START TEXT SEGMENT

The trade offs (honestly)
As mounting specialists, we are unbiased. We mount everything!
Early e-ink was monochrome. This has improved substantially, with E Ink's Spectra 6 platform delivering full-spectrum output and the newer Marquee technology using a four-particle system for improved saturation and an extended operating temperature range that extends viability to outdoor and digital-out-of-home applications. However, all shades remain more subdued compared to a high-brightness LCD, and that is worth stating plainly - e-ink is not the right choice for content requiring vivid, high-contrast visuals or brand applications where precise Pantone accuracy is critical.
The other well-understood limitation is refresh rate. E-ink updates are measured in seconds, not frames per second. Motion video is not supported; content that changes frequently will produce visible refresh artifacts. For static and semi-static content - menus, wayfinding, schedules, directories, event information - this is not a meaningful constraint. For content that requires motion or near-real-time updating, LCD or LED remains the appropriate technology.
Pricing is - currently - another huge factor. Right now this technology sits at a significant premium to equivalent LCD, about three to five times the cost of a comparable LCD display at time of writing (April 2026). The ROI case is built on operational savings over time - reduced energy consumption, elimination of cable infrastructure in battery-operated deployments, and lower maintenance requirements given the absence of a backlight component. For deployments where those factors carry weight, the premium is typically justifiable; for general-purpose indoor signage with ready power access, LCD remains the more economical choice.

END TEXT SEGMENT
START INPUT DATA

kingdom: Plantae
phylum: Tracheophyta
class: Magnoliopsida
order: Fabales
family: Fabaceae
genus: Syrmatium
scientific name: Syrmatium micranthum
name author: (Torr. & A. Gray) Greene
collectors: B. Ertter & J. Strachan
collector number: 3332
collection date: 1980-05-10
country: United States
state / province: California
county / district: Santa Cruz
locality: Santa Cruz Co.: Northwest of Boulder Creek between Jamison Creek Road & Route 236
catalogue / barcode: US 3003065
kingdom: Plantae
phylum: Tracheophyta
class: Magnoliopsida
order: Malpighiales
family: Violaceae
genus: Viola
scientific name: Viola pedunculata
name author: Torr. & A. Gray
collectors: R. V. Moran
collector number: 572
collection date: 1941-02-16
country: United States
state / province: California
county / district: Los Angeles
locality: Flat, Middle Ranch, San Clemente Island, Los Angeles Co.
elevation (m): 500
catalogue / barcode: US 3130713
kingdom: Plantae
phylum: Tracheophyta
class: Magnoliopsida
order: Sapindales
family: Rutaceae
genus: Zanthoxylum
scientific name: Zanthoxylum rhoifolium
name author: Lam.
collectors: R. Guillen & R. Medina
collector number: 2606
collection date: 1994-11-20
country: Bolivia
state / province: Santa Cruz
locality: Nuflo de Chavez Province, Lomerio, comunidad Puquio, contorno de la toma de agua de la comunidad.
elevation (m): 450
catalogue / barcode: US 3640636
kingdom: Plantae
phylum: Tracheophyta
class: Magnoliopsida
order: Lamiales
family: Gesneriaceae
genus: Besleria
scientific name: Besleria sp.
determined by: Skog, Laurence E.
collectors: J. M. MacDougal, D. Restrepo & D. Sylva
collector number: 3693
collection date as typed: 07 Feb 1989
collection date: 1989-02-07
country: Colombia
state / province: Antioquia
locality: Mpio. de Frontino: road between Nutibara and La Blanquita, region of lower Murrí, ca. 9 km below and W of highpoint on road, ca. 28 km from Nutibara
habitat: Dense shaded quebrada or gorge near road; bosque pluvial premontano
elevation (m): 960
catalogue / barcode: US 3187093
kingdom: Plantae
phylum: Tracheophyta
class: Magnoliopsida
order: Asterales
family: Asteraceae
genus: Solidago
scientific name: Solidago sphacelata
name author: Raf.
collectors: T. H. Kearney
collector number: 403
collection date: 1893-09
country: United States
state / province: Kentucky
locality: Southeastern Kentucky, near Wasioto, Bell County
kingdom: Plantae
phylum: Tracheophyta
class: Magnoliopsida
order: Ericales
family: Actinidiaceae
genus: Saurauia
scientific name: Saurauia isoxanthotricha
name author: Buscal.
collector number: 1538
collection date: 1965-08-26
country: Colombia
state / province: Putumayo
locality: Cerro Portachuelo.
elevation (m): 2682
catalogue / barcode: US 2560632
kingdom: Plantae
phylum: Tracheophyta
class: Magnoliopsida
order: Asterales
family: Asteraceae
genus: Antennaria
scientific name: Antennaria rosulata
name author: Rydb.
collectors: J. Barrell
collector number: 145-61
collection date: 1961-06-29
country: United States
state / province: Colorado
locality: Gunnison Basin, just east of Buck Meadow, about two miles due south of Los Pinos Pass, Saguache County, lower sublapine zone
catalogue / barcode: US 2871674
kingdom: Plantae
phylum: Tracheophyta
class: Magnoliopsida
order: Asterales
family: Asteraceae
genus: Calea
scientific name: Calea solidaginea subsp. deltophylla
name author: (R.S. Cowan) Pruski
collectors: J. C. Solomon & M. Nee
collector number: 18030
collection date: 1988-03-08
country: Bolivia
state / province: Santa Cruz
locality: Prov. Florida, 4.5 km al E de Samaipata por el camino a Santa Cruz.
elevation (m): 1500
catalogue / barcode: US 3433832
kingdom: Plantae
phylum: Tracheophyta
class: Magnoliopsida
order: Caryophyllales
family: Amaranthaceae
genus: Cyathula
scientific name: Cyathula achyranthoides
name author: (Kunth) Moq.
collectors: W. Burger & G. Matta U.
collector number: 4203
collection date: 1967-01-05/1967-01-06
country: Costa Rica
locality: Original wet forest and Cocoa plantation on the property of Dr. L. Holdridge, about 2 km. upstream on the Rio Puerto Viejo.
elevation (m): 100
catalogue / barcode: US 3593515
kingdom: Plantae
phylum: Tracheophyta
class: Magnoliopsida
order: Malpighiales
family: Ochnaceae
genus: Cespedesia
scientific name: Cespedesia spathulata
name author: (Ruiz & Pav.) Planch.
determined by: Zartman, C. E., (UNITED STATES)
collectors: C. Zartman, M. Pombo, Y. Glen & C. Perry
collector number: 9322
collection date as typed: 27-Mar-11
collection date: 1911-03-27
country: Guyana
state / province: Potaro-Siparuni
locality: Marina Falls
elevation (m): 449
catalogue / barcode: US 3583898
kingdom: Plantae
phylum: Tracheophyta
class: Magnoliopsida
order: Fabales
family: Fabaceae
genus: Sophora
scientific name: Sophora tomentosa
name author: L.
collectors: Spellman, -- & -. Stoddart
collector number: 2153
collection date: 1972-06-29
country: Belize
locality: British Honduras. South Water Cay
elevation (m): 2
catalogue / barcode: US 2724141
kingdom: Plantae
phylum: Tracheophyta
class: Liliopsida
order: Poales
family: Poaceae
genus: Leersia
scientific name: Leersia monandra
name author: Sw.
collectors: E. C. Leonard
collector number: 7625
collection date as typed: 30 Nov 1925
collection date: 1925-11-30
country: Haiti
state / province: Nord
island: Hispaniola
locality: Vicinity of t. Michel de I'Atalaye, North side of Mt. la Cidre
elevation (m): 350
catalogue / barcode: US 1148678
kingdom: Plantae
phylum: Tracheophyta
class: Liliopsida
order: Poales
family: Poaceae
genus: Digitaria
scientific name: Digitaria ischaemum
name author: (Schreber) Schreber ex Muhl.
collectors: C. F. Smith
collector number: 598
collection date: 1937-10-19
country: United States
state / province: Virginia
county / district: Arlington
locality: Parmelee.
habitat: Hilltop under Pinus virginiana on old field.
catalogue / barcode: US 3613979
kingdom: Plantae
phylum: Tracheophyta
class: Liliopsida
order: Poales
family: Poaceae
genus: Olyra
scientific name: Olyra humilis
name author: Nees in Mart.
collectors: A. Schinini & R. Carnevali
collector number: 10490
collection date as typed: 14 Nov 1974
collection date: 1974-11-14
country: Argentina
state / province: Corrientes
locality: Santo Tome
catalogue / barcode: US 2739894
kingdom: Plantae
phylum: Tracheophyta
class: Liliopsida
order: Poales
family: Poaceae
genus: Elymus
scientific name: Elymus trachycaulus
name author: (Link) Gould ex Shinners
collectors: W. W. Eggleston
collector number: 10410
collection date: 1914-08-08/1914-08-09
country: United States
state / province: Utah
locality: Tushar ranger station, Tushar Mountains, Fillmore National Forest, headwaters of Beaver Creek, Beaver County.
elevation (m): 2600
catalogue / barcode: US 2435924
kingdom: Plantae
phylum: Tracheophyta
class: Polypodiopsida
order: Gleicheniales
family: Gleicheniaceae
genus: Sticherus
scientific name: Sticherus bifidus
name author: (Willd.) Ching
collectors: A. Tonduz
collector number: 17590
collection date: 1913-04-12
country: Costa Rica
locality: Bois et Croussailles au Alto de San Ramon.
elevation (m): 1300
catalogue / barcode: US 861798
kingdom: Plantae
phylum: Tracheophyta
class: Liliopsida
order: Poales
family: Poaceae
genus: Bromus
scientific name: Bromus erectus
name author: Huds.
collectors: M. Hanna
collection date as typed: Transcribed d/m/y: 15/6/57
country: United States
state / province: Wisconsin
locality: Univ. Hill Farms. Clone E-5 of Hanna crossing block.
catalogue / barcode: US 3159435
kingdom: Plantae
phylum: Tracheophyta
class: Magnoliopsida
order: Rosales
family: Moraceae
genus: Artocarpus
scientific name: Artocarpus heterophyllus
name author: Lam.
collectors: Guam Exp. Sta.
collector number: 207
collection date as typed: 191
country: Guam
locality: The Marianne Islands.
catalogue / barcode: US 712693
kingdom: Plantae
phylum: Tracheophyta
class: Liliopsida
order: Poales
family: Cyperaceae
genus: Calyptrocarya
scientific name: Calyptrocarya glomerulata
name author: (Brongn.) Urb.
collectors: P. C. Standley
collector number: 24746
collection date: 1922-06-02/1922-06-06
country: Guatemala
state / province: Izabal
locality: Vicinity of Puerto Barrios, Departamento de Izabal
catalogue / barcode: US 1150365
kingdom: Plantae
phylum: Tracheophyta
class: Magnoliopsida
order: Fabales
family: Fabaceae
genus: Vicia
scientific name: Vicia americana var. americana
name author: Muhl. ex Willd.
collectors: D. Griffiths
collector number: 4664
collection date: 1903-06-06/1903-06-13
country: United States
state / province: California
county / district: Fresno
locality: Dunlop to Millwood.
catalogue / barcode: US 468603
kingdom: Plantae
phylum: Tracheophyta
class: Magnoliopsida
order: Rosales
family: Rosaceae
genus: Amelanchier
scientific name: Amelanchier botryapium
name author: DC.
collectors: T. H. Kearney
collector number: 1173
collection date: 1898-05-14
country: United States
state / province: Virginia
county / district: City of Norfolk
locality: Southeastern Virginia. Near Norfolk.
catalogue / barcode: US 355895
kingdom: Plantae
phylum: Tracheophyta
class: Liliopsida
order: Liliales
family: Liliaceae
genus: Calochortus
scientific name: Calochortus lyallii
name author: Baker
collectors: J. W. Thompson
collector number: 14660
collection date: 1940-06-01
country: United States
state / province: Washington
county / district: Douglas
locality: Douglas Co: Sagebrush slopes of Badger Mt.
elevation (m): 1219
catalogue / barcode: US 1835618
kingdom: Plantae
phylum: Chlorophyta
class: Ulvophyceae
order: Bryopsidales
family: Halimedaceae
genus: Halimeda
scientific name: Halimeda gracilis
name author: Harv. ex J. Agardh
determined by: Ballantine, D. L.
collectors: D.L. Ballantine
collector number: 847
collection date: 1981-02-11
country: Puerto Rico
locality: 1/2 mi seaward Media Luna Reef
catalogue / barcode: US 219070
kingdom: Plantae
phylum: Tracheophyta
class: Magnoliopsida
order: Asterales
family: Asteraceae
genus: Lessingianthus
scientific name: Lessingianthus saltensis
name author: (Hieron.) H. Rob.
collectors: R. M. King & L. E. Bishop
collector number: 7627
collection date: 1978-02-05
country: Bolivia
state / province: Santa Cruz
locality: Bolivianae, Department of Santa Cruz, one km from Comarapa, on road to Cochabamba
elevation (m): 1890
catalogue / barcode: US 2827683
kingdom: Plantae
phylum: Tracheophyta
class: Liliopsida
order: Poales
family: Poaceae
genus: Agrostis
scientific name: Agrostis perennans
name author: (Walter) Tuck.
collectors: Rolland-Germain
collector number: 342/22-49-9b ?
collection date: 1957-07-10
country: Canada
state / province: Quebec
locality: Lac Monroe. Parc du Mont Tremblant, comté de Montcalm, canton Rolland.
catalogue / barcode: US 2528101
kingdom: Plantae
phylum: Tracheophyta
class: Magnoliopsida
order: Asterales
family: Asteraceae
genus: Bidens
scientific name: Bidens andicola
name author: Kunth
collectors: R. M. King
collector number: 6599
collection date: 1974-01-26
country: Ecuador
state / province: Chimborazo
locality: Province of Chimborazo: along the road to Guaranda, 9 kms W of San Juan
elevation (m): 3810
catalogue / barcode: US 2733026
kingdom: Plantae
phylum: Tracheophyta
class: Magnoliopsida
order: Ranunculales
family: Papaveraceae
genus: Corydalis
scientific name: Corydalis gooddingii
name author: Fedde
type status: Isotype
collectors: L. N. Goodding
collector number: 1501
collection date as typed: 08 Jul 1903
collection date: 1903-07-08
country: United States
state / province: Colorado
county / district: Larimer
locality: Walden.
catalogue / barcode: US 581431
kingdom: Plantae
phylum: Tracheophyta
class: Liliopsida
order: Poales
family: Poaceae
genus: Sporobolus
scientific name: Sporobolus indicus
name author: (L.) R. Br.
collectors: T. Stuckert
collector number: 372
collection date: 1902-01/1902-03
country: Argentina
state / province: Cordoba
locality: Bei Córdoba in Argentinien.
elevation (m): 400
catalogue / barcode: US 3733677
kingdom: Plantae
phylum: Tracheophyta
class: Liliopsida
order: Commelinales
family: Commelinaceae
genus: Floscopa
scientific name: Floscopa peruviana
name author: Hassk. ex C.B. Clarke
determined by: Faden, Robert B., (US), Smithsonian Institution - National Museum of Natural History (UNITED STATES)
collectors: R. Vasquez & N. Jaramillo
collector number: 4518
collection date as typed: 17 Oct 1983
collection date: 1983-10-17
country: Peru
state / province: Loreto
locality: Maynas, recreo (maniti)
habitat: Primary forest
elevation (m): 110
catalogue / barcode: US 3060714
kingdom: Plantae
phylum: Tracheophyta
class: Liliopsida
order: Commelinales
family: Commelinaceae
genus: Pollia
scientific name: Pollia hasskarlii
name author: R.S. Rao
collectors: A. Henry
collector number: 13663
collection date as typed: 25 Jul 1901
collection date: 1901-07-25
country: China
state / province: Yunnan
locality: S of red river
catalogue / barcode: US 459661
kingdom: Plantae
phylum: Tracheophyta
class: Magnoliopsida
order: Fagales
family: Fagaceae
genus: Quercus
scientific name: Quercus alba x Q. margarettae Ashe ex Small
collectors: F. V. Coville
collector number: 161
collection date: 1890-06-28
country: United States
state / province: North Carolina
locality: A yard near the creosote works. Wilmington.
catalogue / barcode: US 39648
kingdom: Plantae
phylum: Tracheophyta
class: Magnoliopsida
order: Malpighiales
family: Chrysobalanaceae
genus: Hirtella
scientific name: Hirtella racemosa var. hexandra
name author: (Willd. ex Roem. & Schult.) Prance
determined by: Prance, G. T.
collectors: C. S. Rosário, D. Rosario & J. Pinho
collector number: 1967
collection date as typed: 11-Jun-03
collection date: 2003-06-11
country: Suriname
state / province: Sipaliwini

END INPUT DATA

(PROBLEM DESCRIPTION): Extract the portion of the e-ink trade-offs text from "Pricing is - currently" to "more economical choice.", keeping every word unchanged.

(YOUR SOLUTION):
Pricing is - currently - another huge factor. Right now this technology sits at a significant premium to equivalent LCD, about three to five times the cost of a comparable LCD display at time of writing (April 2026). The ROI case is built on operational savings over time - reduced energy consumption, elimination of cable infrastructure in battery-operated deployments, and lower maintenance requirements given the absence of a backlight component. For deployments where those factors carry weight, the premium is typically justifiable; for general-purpose indoor signage with ready power access, LCD remains the more economical choice.